Iron labs should tell a story
I don’t look at iron in isolation. A functional review includes serum iron, ferritin, transferrin, TIBC, transferrin saturation, and inflammatory markers like CRP. Patterns matter more than single numbers:
- Low ferritin with low saturation suggests true deficiency
- Normal or high ferritin with low saturation points toward inflammation or absorption issues
- High ferritin alone is often inflammation, not overload
The bottom line
If iron supplements were the answer, more people would feel better. For many people with type 1 diabetes, the real work is supporting stomach acid, digestive enzymes, bile flow, and gut health—then reassessing iron needs.

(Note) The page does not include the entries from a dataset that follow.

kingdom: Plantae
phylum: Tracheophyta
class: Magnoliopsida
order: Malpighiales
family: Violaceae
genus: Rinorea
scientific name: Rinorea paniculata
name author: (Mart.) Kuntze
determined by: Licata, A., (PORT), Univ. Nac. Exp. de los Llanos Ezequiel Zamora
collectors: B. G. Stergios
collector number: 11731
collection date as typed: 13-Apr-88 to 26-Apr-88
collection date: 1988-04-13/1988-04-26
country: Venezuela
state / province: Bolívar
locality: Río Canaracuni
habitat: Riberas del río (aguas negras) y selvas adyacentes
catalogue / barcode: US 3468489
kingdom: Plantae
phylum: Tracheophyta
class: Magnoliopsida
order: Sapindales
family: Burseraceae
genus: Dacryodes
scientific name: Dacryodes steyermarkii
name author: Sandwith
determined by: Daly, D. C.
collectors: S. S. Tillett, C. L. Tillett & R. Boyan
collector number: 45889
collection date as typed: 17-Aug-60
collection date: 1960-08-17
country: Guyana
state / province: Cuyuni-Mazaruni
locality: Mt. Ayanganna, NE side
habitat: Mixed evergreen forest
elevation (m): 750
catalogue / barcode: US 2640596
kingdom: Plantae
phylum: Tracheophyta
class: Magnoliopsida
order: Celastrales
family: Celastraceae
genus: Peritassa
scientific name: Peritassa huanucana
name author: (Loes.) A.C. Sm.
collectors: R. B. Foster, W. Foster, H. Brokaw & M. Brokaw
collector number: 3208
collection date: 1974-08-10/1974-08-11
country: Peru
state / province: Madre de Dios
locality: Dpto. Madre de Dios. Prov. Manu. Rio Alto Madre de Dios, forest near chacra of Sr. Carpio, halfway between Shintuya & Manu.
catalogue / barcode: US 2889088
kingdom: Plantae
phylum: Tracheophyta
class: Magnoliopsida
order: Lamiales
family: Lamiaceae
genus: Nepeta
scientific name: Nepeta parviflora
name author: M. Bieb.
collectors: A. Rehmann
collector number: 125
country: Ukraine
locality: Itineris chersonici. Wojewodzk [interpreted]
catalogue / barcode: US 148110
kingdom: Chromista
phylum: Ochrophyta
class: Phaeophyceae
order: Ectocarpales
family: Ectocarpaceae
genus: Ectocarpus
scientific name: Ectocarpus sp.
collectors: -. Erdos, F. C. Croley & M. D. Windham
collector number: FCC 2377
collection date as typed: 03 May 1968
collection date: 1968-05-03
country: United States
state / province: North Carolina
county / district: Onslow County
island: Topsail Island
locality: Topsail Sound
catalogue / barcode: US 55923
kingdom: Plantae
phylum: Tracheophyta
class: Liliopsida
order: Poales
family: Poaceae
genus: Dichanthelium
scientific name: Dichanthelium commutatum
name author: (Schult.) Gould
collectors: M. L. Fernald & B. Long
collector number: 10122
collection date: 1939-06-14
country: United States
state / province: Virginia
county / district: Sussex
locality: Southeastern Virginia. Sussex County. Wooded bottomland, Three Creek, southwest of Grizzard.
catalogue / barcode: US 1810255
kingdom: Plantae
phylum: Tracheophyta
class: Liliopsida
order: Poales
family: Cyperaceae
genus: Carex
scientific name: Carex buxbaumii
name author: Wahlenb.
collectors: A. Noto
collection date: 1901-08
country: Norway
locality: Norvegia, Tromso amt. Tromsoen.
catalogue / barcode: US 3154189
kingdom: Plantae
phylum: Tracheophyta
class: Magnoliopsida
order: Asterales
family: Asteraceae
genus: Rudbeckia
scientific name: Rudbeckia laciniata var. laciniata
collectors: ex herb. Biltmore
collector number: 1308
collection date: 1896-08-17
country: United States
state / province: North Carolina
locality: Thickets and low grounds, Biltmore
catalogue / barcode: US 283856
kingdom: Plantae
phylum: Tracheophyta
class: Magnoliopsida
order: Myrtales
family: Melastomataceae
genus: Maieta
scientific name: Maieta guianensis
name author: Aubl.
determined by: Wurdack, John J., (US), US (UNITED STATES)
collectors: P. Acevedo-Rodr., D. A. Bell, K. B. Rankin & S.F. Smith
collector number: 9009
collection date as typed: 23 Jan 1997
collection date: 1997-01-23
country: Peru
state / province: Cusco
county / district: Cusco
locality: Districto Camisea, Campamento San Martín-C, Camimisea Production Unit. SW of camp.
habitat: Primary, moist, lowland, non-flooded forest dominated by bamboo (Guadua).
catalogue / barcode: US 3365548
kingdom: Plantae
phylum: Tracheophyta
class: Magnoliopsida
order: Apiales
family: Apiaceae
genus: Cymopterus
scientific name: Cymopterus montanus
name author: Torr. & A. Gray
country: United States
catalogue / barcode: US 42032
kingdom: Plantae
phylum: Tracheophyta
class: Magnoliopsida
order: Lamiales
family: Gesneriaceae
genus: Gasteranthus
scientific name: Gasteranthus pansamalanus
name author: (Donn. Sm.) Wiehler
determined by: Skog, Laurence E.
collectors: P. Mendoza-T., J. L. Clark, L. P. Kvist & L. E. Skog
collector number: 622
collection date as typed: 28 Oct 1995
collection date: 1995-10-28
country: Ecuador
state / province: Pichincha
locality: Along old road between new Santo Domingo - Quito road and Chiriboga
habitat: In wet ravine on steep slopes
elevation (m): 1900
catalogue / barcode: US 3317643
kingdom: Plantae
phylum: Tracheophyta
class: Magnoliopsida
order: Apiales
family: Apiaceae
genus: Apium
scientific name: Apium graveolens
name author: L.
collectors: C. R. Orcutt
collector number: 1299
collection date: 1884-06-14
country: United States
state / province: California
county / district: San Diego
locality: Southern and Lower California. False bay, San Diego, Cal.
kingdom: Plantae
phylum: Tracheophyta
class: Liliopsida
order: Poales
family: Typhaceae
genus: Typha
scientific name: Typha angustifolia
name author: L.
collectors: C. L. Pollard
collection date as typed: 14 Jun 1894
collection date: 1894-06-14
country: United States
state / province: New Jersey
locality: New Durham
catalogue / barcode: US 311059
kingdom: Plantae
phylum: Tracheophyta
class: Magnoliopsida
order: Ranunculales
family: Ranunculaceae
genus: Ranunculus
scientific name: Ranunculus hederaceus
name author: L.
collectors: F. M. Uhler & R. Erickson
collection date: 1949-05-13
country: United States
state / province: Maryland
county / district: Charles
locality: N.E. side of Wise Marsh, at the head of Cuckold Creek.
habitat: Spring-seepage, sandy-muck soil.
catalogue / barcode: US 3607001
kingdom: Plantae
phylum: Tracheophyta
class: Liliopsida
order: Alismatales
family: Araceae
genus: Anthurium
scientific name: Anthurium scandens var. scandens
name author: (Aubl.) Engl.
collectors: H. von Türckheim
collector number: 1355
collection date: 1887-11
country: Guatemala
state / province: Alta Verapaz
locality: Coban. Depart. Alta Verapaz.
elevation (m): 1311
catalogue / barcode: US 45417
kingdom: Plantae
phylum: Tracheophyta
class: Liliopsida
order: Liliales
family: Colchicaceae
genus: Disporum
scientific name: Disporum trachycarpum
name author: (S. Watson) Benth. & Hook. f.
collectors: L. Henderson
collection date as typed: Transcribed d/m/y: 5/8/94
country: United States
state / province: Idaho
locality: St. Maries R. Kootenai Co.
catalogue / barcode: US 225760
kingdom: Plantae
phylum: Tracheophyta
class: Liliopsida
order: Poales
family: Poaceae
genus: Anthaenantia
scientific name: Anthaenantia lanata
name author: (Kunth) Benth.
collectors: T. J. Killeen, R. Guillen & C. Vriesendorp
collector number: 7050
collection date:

Iron is powerful. Too little and too much both matter.
The goal isn’t chasing lab numbers.
It’s restoring how the body actually works.
References
Ganz T, Nemeth E. Hepcidin and iron homeostasis. Biochim Biophys Acta. 2012.
Camaschella C. Iron-deficiency anemia. N Engl J Med. 2015.
Weiss G, Goodnough LT. Anemia of chronic disease. N Engl J Med. 2005.
Cullis JO. Diagnosis and management of iron deficiency and iron overload. Br J Haematol. 2011.
Fernández-Real JM et al. Iron stores and insulin resistance. Diabetes. 2002.
Simcox JA, McClain DA. Iron and diabetes risk. Diabetes Care. 2013.
World Health Organization. Assessing the iron status of populations. WHO Press.
O’Connell MB et al. Proton pump inhibitors and mineral absorption. Ann Pharmacother. 2005.